_INFORMATION SHOWN:_

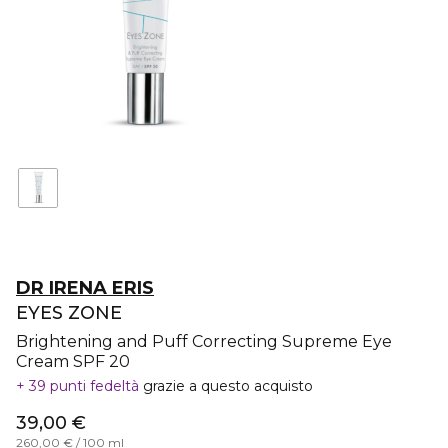
DR IRENA ERIS
EYES ZONE
Brightening and Puff Correcting Supreme Eye
Cream SPF 20
39 punti fedeltà
grazie a questo acquisto
39,00 €
260,00 € / 100 ml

_TASK TO COMPLETE:_ Copy out every line of the listing word for word, leaving out the pictures.

_ANSWER TO THE EXERCISE:_
DR IRENA ERIS
EYES ZONE
Brightening and Puff Correcting Supreme Eye
Cream SPF 20
39 punti fedeltà
grazie a questo acquisto
39,00 €
260,00 € / 100 ml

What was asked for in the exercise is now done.